Douglas County deals with 'mess' from new THC law
Enforcement and testing is complicated, says county attorney.
DOUGLAS COUNTY — As of July 1, the state legislature legalized the sale of hemp-derived THC in food and beverages, which Douglas County Attorney Chad Larson said basically means “edibles,” as that is what’s on the horizon in terms of law enforcement concerns and public health concerns.
Larson spoke with Douglas County commissioners at the Tuesday, Aug. 2, regular board meeting, about the legalization of THC , a psychoactive component of cannabis that gets users high.
An edible, he explained, is five milligrams or less, but that up to 50 in a package is a normal amount. If you eat two, he said it would equal what is considered illegal. He also noted that in Douglas County, there are at least five places that sell the now legalized forms of THC.
“No license is needed to sell and the state didn’t provide us with any restrictions or regulations,” Larson said. “They left it up to municipalities and governments.”
He told the commissioners they need to decide if the county should regulate it and maybe pass an ordinance or something. His recommendation is that the commissioners work with other stakeholders, like the Alexandria City Council and Horizon Public Health.
“We need to invite the city and public health and others and tackle this issue and come up with something,” he said. “The city and county should be on the same page.”
Larson added that it was his understanding the city voted against a moratorium and that he also does not recommend a moratorium on it as if the county did that, they would then have to come up with some sort of enforcement plan.
“It gets a little more complicated when it comes to enforcement,” Larson told the commissioners, noting that the Bureau of Criminal Apprehension doesn’t have a plan for testing these things but the county could pay private labs to do it but then where would the funds come from.
“We have a mess here!” Larson stated.
Commissioner Jerry Rapp said he doesn’t know exactly what these types of products do to people and asked Larson if he would want people working for him if they ingested these types of edibles.
With some hesitation, Larson said, “I would not.”
Douglas County Sheriff Troy Wolbersen said he has enforcement issues with this new law, too.
He said his office has two certified Drug Recognition Experts, but that as drug use keeps going up, so will the need for more DREs. Those who are a certified DRE are trained to look for signs that would be caused by drug impairment rather than alcohol.
Wolbersen said, though, that those under the influence of THC are harder to process. With other types of drugs, he said they stay in a person’s system for about 24 hours after usage. THC will show in a system a lot longer than that, he said.
He said he wasn’t jumping on the side of Big Tobacco, but said people can’t buy candy cigarettes, which are just made of sugar. But, he said they can buy gummies that look like candy and have THC in them.

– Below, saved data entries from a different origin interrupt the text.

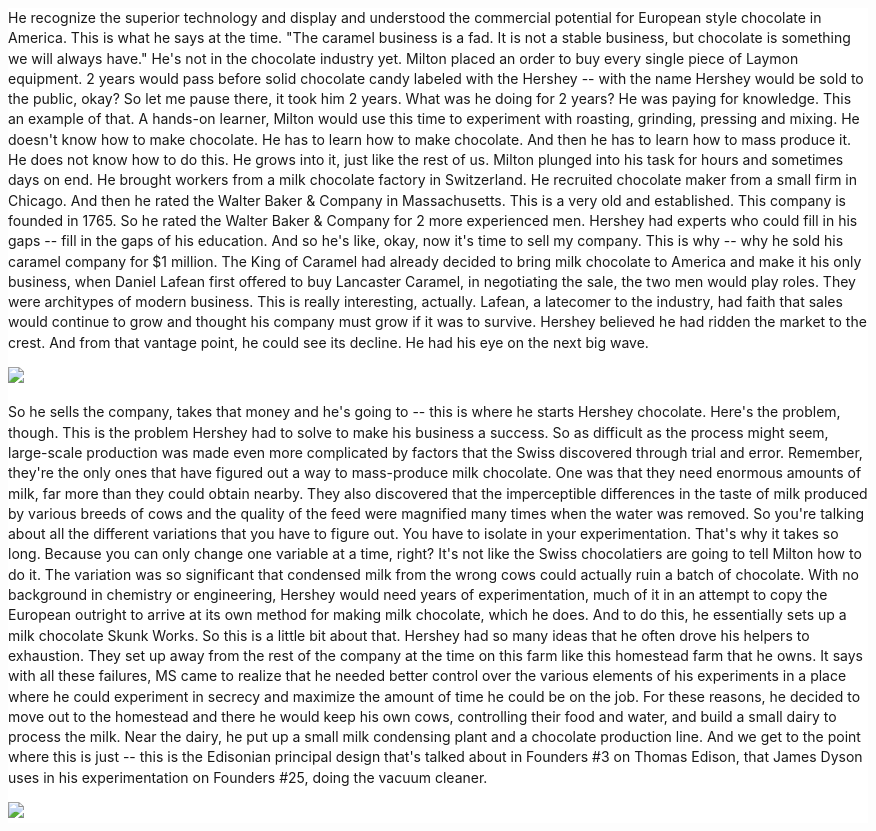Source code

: He recognize the superior technology and display and understood the commercial potential for European style chocolate in America. This is what he says at the time. "The caramel business is a fad. It is not a stable business, but chocolate is something we will always have." He's not in the chocolate industry yet. Milton placed an order to buy every single piece of Laymon equipment. 2 years would pass before solid chocolate candy labeled with the Hershey -- with the name Hershey would be sold to the public, okay? So let me pause there, it took him 2 years. What was he doing for 2 years? He was paying for knowledge. This an example of that. A hands-on learner, Milton would use this time to experiment with roasting, grinding, pressing and mixing. He doesn't know how to make chocolate. He has to learn how to make chocolate. And then he has to learn how to mass produce it. He does not know how to do this. He grows into it, just like the rest of us. Milton plunged into his task for hours and sometimes days on end. He brought workers from a milk chocolate factory in Switzerland. He recruited chocolate maker from a small firm in Chicago. And then he rated the Walter Baker & Company in Massachusetts. This is a very old and established. This company is founded in 1765. So he rated the Walter Baker & Company for 2 more experienced men. Hershey had experts who could fill in his gaps -- fill in the gaps of his education. And so he's like, okay, now it's time to sell my company. This is why -- why he sold his caramel company for $1 million. The King of Caramel had already decided to bring milk chocolate to America and make it his only business, when Daniel Lafean first offered to buy Lancaster Caramel, in negotiating the sale, the two men would play roles. They were architypes of modern business. This is really interesting, actually. Lafean, a latecomer to the industry, had faith that sales would continue to grow and thought his company must grow if it was to survive. Hershey believed he had ridden the market to the crest. And from that vantage point, he could see its decline. He had his eye on the next big wave.

![](https://www.foundersnotes.com/static/images/new_icons/chevron-down-alt-thin.svg)

So he sells the company, takes that money and he's going to -- this is where he starts Hershey chocolate. Here's the problem, though. This is the problem Hershey had to solve to make his business a success. So as difficult as the process might seem, large-scale production was made even more complicated by factors that the Swiss discovered through trial and error. Remember, they're the only ones that have figured out a way to mass-produce milk chocolate. One was that they need enormous amounts of milk, far more than they could obtain nearby. They also discovered that the imperceptible differences in the taste of milk produced by various breeds of cows and the quality of the feed were magnified many times when the water was removed. So you're talking about all the different variations that you have to figure out. You have to isolate in your experimentation. That's why it takes so long. Because you can only change one variable at a time, right? It's not like the Swiss chocolatiers are going to tell Milton how to do it. The variation was so significant that condensed milk from the wrong cows could actually ruin a batch of chocolate. With no background in chemistry or engineering, Hershey would need years of experimentation, much of it in an attempt to copy the European outright to arrive at its own method for making milk chocolate, which he does. And to do this, he essentially sets up a milk chocolate Skunk Works. So this is a little bit about that. Hershey had so many ideas that he often drove his helpers to exhaustion. They set up away from the rest of the company at the time on this farm like this homestead farm that he owns. It says with all these failures, MS came to realize that he needed better control over the various elements of his experiments in a place where he could experiment in secrecy and maximize the amount of time he could be on the job. For these reasons, he decided to move out to the homestead and there he would keep his own cows, controlling their food and water, and build a small dairy to process the milk. Near the dairy, he put up a small milk condensing plant and a chocolate production line. And we get to the point where this is just -- this is the Edisonian principal design that's talked about in Founders #3 on Thomas Edison, that James Dyson uses in his experimentation on Founders #25, doing the vacuum cleaner.

![](https://www.foundersnotes.com/static/images/new_icons/chevron-down-alt-thin.svg)
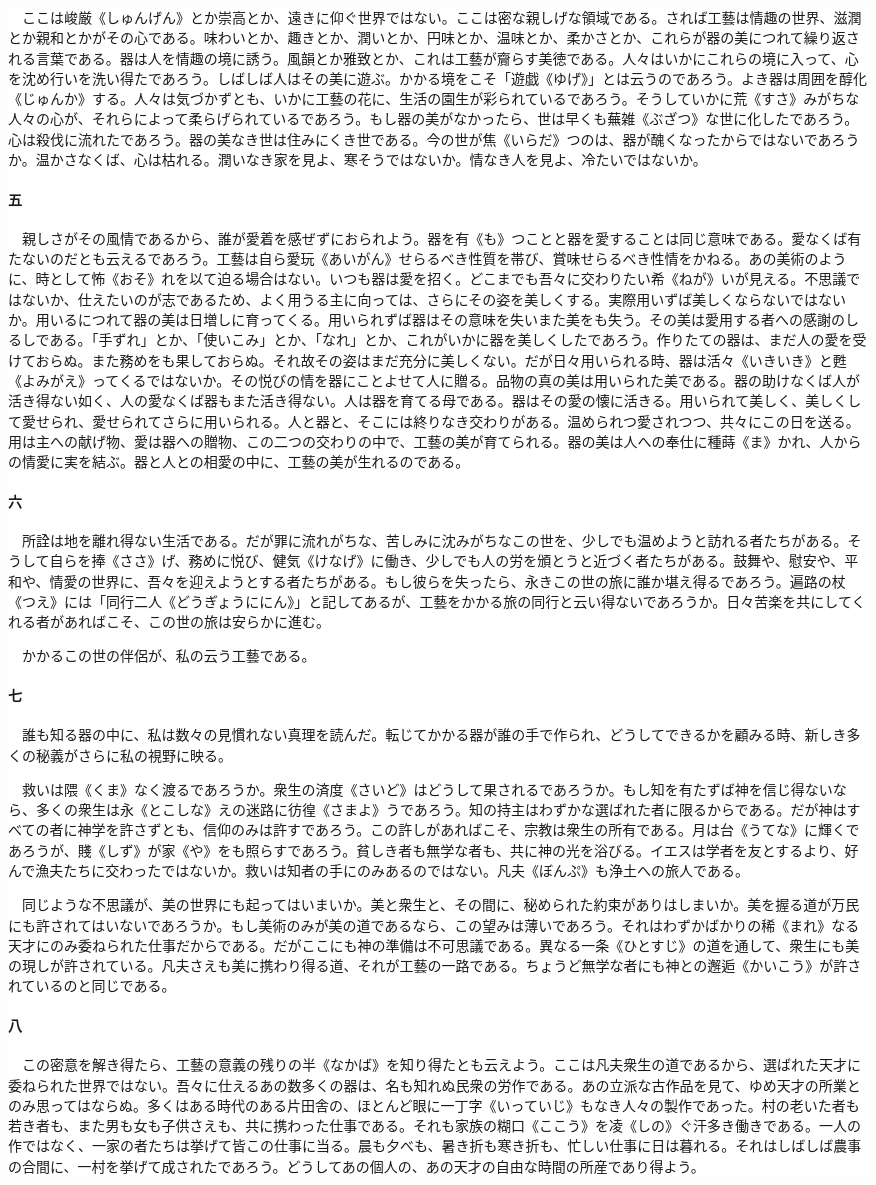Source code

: 　ここは峻厳《しゅんげん》とか崇高とか、遠きに仰ぐ世界ではない。ここは密な親しげな領域である。されば工藝は情趣の世界、滋潤とか親和とかがその心である。味わいとか、趣きとか、潤いとか、円味とか、温味とか、柔かさとか、これらが器の美につれて繰り返される言葉である。器は人を情趣の境に誘う。風韻とか雅致とか、これは工藝が齎らす美徳である。人々はいかにこれらの境に入って、心を沈め行いを洗い得たであろう。しばしば人はその美に遊ぶ。かかる境をこそ「遊戯《ゆげ》」とは云うのであろう。よき器は周囲を醇化《じゅんか》する。人々は気づかずとも、いかに工藝の花に、生活の園生が彩られているであろう。そうしていかに荒《すさ》みがちな人々の心が、それらによって柔らげられているであろう。もし器の美がなかったら、世は早くも蕪雑《ぶざつ》な世に化したであろう。心は殺伐に流れたであろう。器の美なき世は住みにくき世である。今の世が焦《いらだ》つのは、器が醜くなったからではないであろうか。温かさなくば、心は枯れる。潤いなき家を見よ、寒そうではないか。情なき人を見よ、冷たいではないか。



#### 五




　親しさがその風情であるから、誰が愛着を感ぜずにおられよう。器を有《も》つことと器を愛することは同じ意味である。愛なくば有たないのだとも云えるであろう。工藝は自ら愛玩《あいがん》せらるべき性質を帯び、賞味せらるべき性情をかねる。あの美術のように、時として怖《おそ》れを以て迫る場合はない。いつも器は愛を招く。どこまでも吾々に交わりたい希《ねが》いが見える。不思議ではないか、仕えたいのが志であるため、よく用うる主に向っては、さらにその姿を美しくする。実際用いずば美しくならないではないか。用いるにつれて器の美は日増しに育ってくる。用いられずば器はその意味を失いまた美をも失う。その美は愛用する者への感謝のしるしである。「手ずれ」とか、「使いこみ」とか、「なれ」とか、これがいかに器を美しくしたであろう。作りたての器は、まだ人の愛を受けておらぬ。また務めをも果しておらぬ。それ故その姿はまだ充分に美しくない。だが日々用いられる時、器は活々《いきいき》と甦《よみがえ》ってくるではないか。その悦びの情を器にことよせて人に贈る。品物の真の美は用いられた美である。器の助けなくば人が活き得ない如く、人の愛なくば器もまた活き得ない。人は器を育てる母である。器はその愛の懐に活きる。用いられて美しく、美しくして愛せられ、愛せられてさらに用いられる。人と器と、そこには終りなき交わりがある。温められつ愛されつつ、共々にこの日を送る。用は主への献げ物、愛は器への贈物、この二つの交わりの中で、工藝の美が育てられる。器の美は人への奉仕に種蒔《ま》かれ、人からの情愛に実を結ぶ。器と人との相愛の中に、工藝の美が生れるのである。



#### 六




　所詮は地を離れ得ない生活である。だが罪に流れがちな、苦しみに沈みがちなこの世を、少しでも温めようと訪れる者たちがある。そうして自らを捧《ささ》げ、務めに悦び、健気《けなげ》に働き、少しでも人の労を頒とうと近づく者たちがある。鼓舞や、慰安や、平和や、情愛の世界に、吾々を迎えようとする者たちがある。もし彼らを失ったら、永きこの世の旅に誰か堪え得るであろう。遍路の杖《つえ》には「同行二人《どうぎょうににん》」と記してあるが、工藝をかかる旅の同行と云い得ないであろうか。日々苦楽を共にしてくれる者があればこそ、この世の旅は安らかに進む。

　かかるこの世の伴侶が、私の云う工藝である。



#### 七




　誰も知る器の中に、私は数々の見慣れない真理を読んだ。転じてかかる器が誰の手で作られ、どうしてできるかを顧みる時、新しき多くの秘義がさらに私の視野に映る。



　救いは隈《くま》なく渡るであろうか。衆生の済度《さいど》はどうして果されるであろうか。もし知を有たずば神を信じ得ないなら、多くの衆生は永《とこしな》えの迷路に彷徨《さまよ》うであろう。知の持主はわずかな選ばれた者に限るからである。だが神はすべての者に神学を許さずとも、信仰のみは許すであろう。この許しがあればこそ、宗教は衆生の所有である。月は台《うてな》に輝くであろうが、賤《しず》が家《や》をも照らすであろう。貧しき者も無学な者も、共に神の光を浴びる。イエスは学者を友とするより、好んで漁夫たちに交わったではないか。救いは知者の手にのみあるのではない。凡夫《ぼんぷ》も浄土への旅人である。

　同じような不思議が、美の世界にも起ってはいまいか。美と衆生と、その間に、秘められた約束がありはしまいか。美を握る道が万民にも許されてはいないであろうか。もし美術のみが美の道であるなら、この望みは薄いであろう。それはわずかばかりの稀《まれ》なる天才にのみ委ねられた仕事だからである。だがここにも神の準備は不可思議である。異なる一条《ひとすじ》の道を通して、衆生にも美の現しが許されている。凡夫さえも美に携わり得る道、それが工藝の一路である。ちょうど無学な者にも神との邂逅《かいこう》が許されているのと同じである。



#### 八




　この密意を解き得たら、工藝の意義の残りの半《なかば》を知り得たとも云えよう。ここは凡夫衆生の道であるから、選ばれた天才に委ねられた世界ではない。吾々に仕えるあの数多くの器は、名も知れぬ民衆の労作である。あの立派な古作品を見て、ゆめ天才の所業とのみ思ってはならぬ。多くはある時代のある片田舎の、ほとんど眼に一丁字《いっていじ》もなき人々の製作であった。村の老いた者も若き者も、また男も女も子供さえも、共に携わった仕事である。それも家族の糊口《ここう》を凌《しの》ぐ汗多き働きである。一人の作ではなく、一家の者たちは挙げて皆この仕事に当る。晨も夕べも、暑き折も寒き折も、忙しい仕事に日は暮れる。それはしばしば農事の合間に、一村を挙げて成されたであろう。どうしてあの個人の、あの天才の自由な時間の所産であり得よう。
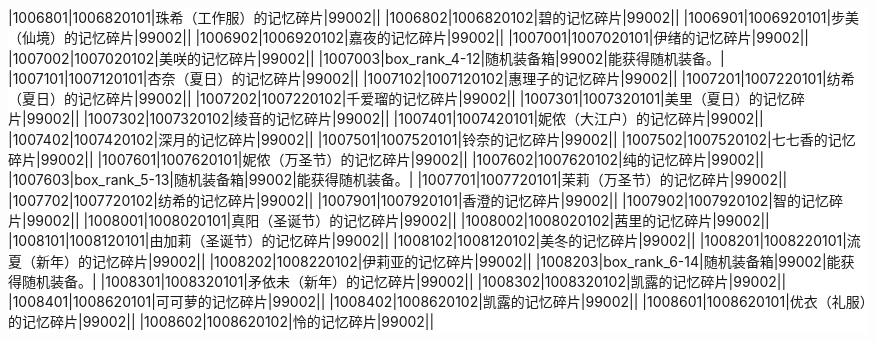 |1006801|1006820101|珠希（工作服）的记忆碎片|99002||
|1006802|1006820102|碧的记忆碎片|99002||
|1006901|1006920101|步美（仙境）的记忆碎片|99002||
|1006902|1006920102|嘉夜的记忆碎片|99002||
|1007001|1007020101|伊绪的记忆碎片|99002||
|1007002|1007020102|美咲的记忆碎片|99002||
|1007003|box_rank_4-12|随机装备箱|99002|能获得随机装备。|
|1007101|1007120101|杏奈（夏日）的记忆碎片|99002||
|1007102|1007120102|惠理子的记忆碎片|99002||
|1007201|1007220101|纺希（夏日）的记忆碎片|99002||
|1007202|1007220102|千爱瑠的记忆碎片|99002||
|1007301|1007320101|美里（夏日）的记忆碎片|99002||
|1007302|1007320102|绫音的记忆碎片|99002||
|1007401|1007420101|妮侬（大江户）的记忆碎片|99002||
|1007402|1007420102|深月的记忆碎片|99002||
|1007501|1007520101|铃奈的记忆碎片|99002||
|1007502|1007520102|七七香的记忆碎片|99002||
|1007601|1007620101|妮侬（万圣节）的记忆碎片|99002||
|1007602|1007620102|纯的记忆碎片|99002||
|1007603|box_rank_5-13|随机装备箱|99002|能获得随机装备。|
|1007701|1007720101|茉莉（万圣节）的记忆碎片|99002||
|1007702|1007720102|纺希的记忆碎片|99002||
|1007901|1007920101|香澄的记忆碎片|99002||
|1007902|1007920102|智的记忆碎片|99002||
|1008001|1008020101|真阳（圣诞节）的记忆碎片|99002||
|1008002|1008020102|茜里的记忆碎片|99002||
|1008101|1008120101|由加莉（圣诞节）的记忆碎片|99002||
|1008102|1008120102|美冬的记忆碎片|99002||
|1008201|1008220101|流夏（新年）的记忆碎片|99002||
|1008202|1008220102|伊莉亚的记忆碎片|99002||
|1008203|box_rank_6-14|随机装备箱|99002|能获得随机装备。|
|1008301|1008320101|矛依未（新年）的记忆碎片|99002||
|1008302|1008320102|凯露的记忆碎片|99002||
|1008401|1008620101|可可萝的记忆碎片|99002||
|1008402|1008620102|凯露的记忆碎片|99002||
|1008601|1008620101|优衣（礼服）的记忆碎片|99002||
|1008602|1008620102|怜的记忆碎片|99002||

“Big tobacco was sued numerous times and told they can’t use cartoon characters and other things to commercialize their product toward youth,” said Wolbersen. “And here we have edible marijuana that looks like candy. We recovered a bunch of edibles in bags that look like Doritos and other stuff kids eat. It is being marketed to our youth.”
He added that he has two grandsons and that they like gummy candy, but he doesn’t and that it is definitely being marketed to the younger generation. Wolbersen also said that if it’s like Lay’s potato chips that advertise people can’t have just one, there’s going to be lots of problems.
There was no action taken by the commissioners at Tuesday’s meeting, but there are plans to work with city officials and other stakeholders to come up with a plan.